Running machines

Кристина смотрела в окно иллюминатора, за которым проплывала большая, литая рыба, похожая на кусок стали, чтото сверххчеловеческое инопланетное, чтото гибридное, технологичное, из далекого будущего, где инопланетяне и космические корабли. Она сидела скрестив длинные ноги в коротенькой латексной юбочке, худая, освещаемая редкими огнями неона и самим светом от иллюминатора. Кристина Синтоидное Произведение, горькое на вкус, ухоженное, лаковое, дорогое, ласковое. Она была как особенные куколки, биовыращенные, я стал представлять, как она там, в толщах воды, заводит знакомства с рыбами, глупая Кррристина. От нее было холодно - черт, дождь лил на улице вторые сутки, я был промокший с ног до головы и мне это нравилось, только волосы спутались, я знал, я был полон бешенства, я хотел спать или стать рыбой. Я подсел к Крис, на ее лице были водные блики, она даже не повернула на ко мне голову, и я был рад этому. Глупая Кристина, думал я. От больших рыб захватывало дух, прохладные и сильные и изящные. Я прикрыл глаза. Захотелось курить. Захотелось блевать. Я чувствовал дрожь в коленях, как будто меня там тревожат маленькие электрические импульсы, паршивые, как если бы ногу сводило. Я чувствовал себя насквозь больным. Рыба снова проплыла, показав свой острый, хищный, желтый глаз.
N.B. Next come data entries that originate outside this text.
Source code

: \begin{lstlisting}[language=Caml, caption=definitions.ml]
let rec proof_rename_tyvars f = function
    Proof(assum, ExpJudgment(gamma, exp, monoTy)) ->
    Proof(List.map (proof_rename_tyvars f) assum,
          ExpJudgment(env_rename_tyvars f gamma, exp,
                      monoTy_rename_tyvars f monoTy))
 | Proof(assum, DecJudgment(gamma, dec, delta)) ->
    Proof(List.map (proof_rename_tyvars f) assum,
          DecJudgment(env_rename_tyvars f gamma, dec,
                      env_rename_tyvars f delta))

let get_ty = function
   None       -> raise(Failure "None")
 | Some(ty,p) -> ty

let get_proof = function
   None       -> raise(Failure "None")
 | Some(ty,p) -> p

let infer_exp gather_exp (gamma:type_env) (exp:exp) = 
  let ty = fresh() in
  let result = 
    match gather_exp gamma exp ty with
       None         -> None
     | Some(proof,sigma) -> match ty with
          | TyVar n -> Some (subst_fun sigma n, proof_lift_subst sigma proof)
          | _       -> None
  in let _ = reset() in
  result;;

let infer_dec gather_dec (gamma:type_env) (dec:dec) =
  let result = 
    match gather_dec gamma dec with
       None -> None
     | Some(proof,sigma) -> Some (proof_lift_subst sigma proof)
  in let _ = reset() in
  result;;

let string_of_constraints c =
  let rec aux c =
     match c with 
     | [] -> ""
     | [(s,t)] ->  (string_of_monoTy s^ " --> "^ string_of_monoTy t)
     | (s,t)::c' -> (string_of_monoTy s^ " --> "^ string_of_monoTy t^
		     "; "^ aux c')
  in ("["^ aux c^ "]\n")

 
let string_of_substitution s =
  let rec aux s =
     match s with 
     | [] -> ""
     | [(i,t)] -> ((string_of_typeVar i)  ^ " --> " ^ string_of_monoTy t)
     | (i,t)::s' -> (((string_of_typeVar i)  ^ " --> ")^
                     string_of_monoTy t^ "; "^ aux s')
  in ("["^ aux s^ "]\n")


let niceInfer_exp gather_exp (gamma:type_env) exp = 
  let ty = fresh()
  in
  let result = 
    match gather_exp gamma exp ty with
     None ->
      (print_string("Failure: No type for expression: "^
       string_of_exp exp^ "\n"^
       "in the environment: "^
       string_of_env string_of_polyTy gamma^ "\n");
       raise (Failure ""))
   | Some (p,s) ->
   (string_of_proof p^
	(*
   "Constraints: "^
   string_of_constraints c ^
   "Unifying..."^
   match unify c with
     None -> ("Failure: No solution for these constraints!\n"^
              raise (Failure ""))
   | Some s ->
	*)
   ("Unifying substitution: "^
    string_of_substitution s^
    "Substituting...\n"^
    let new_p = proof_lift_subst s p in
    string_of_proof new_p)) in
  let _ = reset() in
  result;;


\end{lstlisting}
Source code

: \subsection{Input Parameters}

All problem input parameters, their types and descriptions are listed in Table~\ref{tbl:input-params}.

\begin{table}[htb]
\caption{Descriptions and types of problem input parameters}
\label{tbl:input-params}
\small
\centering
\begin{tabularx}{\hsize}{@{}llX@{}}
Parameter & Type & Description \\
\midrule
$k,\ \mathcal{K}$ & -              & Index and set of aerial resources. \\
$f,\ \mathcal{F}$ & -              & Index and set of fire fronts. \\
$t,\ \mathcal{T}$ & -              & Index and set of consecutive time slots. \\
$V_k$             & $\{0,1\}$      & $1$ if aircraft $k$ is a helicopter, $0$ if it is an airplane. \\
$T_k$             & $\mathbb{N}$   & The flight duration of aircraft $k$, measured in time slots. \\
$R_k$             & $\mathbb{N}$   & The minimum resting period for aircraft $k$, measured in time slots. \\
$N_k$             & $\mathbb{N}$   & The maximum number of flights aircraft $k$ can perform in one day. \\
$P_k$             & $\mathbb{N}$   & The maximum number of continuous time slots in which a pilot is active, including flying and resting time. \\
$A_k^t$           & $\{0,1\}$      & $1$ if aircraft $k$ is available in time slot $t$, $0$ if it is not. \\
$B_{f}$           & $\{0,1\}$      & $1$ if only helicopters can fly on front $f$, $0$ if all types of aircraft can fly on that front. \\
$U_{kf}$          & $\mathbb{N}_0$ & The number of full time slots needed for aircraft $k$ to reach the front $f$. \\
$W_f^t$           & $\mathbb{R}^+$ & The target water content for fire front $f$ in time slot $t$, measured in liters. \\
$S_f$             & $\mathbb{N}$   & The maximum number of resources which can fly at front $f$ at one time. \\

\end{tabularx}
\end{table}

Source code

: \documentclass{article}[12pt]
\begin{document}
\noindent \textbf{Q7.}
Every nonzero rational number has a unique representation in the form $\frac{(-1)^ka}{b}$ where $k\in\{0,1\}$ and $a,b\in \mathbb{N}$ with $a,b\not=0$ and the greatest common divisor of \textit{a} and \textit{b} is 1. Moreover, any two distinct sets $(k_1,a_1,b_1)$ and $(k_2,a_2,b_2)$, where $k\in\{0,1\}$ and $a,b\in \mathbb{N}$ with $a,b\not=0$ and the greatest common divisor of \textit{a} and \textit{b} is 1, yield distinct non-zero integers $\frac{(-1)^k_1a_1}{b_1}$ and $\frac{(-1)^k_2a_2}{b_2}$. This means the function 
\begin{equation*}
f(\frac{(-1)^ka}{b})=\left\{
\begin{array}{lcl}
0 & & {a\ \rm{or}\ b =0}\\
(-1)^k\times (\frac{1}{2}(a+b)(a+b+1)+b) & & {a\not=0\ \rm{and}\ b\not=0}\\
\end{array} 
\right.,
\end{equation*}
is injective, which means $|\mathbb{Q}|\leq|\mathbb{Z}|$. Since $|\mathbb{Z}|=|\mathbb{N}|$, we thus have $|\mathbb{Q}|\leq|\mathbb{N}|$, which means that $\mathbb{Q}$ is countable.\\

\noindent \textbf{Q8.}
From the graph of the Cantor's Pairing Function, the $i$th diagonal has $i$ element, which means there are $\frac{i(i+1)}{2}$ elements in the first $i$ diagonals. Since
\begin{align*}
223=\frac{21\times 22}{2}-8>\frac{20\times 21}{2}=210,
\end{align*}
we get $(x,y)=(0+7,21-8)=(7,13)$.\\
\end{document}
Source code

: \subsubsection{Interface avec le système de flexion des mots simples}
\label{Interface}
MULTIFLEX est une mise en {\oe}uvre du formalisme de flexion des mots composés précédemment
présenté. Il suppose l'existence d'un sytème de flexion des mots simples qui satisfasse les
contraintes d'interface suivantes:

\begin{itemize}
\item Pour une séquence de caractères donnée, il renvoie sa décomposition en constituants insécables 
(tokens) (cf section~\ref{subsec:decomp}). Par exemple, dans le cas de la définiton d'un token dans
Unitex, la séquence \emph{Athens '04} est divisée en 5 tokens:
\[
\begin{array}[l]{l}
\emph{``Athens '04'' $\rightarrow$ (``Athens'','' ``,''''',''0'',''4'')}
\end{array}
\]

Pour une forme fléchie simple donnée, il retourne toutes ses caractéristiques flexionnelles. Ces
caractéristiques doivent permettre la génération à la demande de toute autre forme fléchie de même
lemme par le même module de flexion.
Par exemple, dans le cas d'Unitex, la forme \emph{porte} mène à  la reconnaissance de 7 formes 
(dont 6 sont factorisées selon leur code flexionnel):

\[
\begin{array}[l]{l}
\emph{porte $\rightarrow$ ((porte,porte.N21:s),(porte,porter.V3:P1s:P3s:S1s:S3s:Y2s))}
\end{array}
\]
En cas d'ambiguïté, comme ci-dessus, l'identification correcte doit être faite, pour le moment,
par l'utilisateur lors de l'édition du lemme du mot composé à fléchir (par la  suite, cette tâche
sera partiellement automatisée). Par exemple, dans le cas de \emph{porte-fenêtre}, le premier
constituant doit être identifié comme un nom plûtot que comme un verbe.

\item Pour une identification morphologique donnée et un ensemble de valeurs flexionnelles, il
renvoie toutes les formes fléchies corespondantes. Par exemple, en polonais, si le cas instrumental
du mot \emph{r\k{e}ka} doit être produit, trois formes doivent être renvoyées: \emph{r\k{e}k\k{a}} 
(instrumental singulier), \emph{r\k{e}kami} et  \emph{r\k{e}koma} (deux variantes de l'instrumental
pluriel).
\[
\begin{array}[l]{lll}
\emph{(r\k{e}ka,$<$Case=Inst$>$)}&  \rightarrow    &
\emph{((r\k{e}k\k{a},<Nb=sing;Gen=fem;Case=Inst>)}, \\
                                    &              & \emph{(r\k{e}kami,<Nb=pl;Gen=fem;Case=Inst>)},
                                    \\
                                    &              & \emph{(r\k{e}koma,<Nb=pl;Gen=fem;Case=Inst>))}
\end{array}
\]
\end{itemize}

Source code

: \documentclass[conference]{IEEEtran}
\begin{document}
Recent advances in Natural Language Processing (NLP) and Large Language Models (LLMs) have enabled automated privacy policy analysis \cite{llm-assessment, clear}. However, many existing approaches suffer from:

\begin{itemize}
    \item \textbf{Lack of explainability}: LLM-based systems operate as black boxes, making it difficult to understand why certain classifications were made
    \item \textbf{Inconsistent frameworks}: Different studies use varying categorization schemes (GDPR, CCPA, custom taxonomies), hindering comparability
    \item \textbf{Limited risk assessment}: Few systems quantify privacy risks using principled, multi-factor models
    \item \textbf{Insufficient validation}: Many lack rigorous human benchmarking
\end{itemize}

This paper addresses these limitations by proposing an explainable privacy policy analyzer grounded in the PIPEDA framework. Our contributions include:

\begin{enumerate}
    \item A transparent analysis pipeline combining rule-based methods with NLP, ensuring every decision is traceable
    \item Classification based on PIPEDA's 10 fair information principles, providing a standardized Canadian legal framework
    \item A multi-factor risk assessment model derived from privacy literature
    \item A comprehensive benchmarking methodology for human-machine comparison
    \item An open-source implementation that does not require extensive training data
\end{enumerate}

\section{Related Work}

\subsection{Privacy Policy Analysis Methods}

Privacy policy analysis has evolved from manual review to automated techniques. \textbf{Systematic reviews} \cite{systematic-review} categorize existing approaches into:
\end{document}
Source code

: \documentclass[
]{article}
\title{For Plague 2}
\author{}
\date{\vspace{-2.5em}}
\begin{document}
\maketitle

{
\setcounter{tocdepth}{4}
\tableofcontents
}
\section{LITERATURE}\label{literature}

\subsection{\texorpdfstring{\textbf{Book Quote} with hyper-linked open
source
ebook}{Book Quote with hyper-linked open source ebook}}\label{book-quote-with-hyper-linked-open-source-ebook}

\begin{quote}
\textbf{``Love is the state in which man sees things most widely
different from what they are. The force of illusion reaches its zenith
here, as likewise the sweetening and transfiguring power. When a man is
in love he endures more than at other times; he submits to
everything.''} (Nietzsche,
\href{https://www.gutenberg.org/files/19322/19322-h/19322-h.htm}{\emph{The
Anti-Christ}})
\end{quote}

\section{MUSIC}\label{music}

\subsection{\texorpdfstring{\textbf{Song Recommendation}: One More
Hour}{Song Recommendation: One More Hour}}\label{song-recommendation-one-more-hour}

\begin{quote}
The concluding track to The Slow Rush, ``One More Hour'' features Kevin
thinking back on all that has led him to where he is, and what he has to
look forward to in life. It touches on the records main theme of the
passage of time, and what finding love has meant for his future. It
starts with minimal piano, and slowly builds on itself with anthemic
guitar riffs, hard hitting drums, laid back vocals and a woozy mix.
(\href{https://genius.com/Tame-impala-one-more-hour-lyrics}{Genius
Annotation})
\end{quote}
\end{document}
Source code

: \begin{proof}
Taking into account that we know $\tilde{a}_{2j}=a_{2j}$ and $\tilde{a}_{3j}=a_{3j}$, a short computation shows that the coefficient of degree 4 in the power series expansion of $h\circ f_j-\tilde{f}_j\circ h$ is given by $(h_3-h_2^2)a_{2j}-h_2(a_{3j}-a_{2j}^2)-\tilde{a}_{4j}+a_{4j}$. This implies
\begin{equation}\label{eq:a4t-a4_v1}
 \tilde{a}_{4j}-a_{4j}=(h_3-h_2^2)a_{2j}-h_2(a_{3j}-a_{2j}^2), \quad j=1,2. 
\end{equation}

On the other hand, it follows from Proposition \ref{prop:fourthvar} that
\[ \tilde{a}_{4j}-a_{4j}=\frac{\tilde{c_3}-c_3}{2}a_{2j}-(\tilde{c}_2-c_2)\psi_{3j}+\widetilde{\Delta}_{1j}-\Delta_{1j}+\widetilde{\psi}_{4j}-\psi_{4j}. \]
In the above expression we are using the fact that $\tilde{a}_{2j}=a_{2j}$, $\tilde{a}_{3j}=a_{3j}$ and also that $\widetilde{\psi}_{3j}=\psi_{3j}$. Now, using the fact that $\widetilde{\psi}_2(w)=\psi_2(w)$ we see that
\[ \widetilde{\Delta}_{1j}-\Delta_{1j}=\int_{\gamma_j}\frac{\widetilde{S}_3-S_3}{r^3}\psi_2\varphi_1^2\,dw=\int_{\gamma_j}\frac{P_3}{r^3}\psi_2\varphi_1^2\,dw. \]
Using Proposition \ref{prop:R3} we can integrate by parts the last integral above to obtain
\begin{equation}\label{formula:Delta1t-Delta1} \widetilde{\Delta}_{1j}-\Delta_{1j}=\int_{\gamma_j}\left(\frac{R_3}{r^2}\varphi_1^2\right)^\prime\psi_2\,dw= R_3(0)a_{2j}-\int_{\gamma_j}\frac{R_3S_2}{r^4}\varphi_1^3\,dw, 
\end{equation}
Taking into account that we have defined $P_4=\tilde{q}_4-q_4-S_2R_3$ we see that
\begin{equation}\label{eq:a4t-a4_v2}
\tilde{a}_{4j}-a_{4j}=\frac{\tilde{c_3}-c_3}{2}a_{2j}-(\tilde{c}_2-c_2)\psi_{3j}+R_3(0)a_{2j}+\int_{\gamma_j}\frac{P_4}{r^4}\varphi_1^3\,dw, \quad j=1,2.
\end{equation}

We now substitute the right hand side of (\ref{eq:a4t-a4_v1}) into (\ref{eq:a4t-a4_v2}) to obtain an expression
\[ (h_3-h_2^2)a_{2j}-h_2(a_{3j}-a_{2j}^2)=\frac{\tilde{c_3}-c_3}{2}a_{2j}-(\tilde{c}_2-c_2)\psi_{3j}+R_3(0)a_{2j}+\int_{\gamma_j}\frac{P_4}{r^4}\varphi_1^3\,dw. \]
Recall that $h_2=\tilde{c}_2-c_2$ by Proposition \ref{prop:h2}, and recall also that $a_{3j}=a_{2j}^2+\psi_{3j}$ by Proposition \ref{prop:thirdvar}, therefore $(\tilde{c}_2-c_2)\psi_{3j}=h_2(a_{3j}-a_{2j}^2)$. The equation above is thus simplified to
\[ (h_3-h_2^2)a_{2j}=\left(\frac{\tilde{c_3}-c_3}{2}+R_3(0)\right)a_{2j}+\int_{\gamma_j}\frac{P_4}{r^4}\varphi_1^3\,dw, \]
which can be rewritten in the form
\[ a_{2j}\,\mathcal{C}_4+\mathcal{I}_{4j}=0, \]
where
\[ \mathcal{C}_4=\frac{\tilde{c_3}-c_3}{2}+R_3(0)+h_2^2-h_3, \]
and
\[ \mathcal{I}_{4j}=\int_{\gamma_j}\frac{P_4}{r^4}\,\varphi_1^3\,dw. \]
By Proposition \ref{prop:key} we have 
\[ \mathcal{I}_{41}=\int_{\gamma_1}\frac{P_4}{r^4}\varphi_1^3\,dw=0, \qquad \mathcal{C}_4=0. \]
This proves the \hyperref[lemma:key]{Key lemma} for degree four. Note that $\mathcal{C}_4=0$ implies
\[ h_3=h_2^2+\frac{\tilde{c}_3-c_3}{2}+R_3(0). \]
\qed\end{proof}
Маленькая по****енка, думал я, глядя на Кристину. В следующий момент я уже перестал злиться, но смотреть на нее по-прежнему не хотелось, только на ее гладкие и круглые коленки, блестящую кожу. Она как будто уснула, смотря в воду; ее мысли были далеко. Она заметила меня, но чувствовала, что я предпочитаю сейчас тишину. Я хотел тишины в этом литом месте, какой-то космической лихорадки. Я хотел заболеть. На секунду мне представилось, как мы с Кристиной болеем together, бедные и в какой-то паршивой прокуренной квартире, обнимаемся и совсем уже близко к смерти.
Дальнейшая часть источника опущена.